INSTRUCTION: Which lines of the data hold the word "pixels"? Copy all of them.

(Stored records)
+---+

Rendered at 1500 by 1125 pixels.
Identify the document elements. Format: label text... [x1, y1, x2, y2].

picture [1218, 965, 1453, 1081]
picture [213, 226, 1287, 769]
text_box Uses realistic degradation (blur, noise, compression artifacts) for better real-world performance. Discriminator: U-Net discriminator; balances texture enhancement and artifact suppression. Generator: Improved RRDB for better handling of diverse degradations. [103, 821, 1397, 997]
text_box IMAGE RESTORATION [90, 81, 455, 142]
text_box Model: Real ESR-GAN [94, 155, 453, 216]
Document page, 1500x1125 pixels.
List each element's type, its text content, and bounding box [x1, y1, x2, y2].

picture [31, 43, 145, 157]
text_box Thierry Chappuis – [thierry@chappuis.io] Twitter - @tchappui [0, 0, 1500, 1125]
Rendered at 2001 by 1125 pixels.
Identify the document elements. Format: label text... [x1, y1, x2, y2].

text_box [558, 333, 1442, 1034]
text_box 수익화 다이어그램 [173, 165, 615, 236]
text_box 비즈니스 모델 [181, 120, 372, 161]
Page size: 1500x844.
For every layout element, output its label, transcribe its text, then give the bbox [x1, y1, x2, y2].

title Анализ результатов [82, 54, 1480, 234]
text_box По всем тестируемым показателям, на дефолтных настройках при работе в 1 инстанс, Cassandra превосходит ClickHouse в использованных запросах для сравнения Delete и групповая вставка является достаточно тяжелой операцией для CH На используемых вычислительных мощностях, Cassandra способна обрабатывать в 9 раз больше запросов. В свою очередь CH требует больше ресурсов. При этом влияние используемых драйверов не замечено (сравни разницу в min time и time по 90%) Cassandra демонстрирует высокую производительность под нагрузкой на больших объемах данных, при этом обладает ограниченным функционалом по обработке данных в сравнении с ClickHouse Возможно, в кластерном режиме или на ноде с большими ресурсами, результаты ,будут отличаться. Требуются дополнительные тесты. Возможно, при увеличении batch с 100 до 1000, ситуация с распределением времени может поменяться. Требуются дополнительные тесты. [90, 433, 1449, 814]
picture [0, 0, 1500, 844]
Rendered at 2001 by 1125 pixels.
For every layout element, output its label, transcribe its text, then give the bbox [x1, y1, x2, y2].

+---+

YOUR RESPONSE:
Rendered at 1500 by 1125 pixels.
Document page, 1500x1125 pixels.
Rendered at 2001 by 1125 pixels.
Rendered at 2001 by 1125 pixels.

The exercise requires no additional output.